▶ [CONSIGNE]: Reprenez l'extrait fourni, une suite de notes sur la technologie et la société, juste après la dernière note.

▶ [EXTRAIT FOURNI]:
24 C’est ainsi que sur le site grenoblois STMicroelectronics et le CEA-Leti ont rejoint en 2008 l’alliance IBM.
25 Sur ce point, voir Jean-Yves Goffi, « Transhumanistes et bioconservateurs », p. 351-371.
26 Nous nommons ainsi le processus insidieux et insensible qui, par la modification du vocabulaire, le formatage des comportements par la publicité, l’uniformisation des « informations », la manipulation médiatique, le traçage et profilage numérique des personnes, et la restructuration rhizostomique du complexe militaro-industriel, conduit à une dilution des liens sociaux, une déresponsabilisation des citoyens et un délitement des libertés individuelles et collectives.

▶ [DONNÉES]:
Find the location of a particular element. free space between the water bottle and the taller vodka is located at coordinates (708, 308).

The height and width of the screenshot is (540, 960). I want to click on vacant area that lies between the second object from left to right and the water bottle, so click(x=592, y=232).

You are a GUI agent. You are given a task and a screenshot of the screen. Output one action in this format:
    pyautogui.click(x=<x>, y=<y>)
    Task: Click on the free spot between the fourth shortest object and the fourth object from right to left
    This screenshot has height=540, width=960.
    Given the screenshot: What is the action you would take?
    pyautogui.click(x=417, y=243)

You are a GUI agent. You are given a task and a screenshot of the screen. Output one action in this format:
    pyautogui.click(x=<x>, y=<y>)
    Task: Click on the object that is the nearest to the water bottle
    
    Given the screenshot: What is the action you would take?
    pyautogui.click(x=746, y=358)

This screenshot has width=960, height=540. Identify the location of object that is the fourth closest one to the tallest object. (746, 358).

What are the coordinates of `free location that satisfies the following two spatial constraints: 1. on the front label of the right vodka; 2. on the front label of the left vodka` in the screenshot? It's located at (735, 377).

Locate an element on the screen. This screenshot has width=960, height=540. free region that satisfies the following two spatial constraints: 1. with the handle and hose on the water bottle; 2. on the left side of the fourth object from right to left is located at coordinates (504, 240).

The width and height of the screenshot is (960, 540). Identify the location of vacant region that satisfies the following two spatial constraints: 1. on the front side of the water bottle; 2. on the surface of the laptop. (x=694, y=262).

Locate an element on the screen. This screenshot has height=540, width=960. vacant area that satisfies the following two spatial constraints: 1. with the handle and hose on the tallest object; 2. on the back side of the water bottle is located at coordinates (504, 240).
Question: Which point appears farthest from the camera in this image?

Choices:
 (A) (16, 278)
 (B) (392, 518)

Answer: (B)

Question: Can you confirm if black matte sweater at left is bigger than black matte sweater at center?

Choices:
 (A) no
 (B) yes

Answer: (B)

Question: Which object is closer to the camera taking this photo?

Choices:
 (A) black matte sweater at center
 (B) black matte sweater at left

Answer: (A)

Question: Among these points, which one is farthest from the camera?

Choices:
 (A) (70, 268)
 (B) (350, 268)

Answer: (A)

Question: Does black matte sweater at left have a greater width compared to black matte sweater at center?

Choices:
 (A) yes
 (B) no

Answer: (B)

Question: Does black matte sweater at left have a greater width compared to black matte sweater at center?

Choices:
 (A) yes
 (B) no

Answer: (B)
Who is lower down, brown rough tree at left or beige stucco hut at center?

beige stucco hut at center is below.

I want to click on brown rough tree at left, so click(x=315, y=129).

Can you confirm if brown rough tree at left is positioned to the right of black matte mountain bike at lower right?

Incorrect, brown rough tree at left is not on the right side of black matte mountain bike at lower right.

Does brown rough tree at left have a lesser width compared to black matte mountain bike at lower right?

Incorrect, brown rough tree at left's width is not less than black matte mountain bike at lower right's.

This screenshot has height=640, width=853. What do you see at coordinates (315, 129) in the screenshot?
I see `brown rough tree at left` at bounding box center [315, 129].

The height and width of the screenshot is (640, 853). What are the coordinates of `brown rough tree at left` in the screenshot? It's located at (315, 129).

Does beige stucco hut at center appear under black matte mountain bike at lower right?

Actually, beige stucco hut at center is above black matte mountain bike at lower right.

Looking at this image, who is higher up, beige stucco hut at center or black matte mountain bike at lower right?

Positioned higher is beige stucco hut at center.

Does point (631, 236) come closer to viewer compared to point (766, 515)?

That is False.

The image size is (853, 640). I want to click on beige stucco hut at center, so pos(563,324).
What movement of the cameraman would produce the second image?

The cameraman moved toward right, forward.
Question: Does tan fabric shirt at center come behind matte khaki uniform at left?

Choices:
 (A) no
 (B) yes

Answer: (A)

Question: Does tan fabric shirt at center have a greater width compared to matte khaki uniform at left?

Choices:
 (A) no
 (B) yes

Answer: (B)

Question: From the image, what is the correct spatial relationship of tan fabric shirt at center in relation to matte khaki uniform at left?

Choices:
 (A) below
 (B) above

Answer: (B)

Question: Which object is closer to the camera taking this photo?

▶ [RÉSULTAT]:
27 À Grenoble, de Minatec au projet Giant en passant par NanoBio et Minalogic, le schéma fut toujours le même : il s’est agi d’assurer après coup l’« acceptabilité » par le « public » de ce qui était déjà décidé, au moyen d’une longue série de « débats » tous plus démocratiques les uns que les autres : forums « Sciences et démocratie » (2005, 2006, 2007), les débats Nanoviv (2006) ; forums de Libération (2007, 2008) ; ad libitum. Au plan national, la Direction Générale de la Santé organisa à partir de 2007 des « nano-forums » et, de 2009 à 2010, la Commission du Débat Public proposa des « débats publics sur le développement et la régulation des nanotechnologies » qui furent un échec retentissant. Quatre autorités politiques ont appelé à « des débats publics vraiment ouverts et contradictoires », voir « La France a besoin de scientifiques techniciens » par Robert Badinter, Jean-Pierre Chevènement, Alain Juppé et Michel Rocard, Libération du 14 octobre 2013. Ce quatuor insigne n’aura émis qu’un vœu pieux si l’on ne tire pas lucidement les enseignements des errements passés et si l’on n’a pas clairement conscience des enjeux socio-politiques.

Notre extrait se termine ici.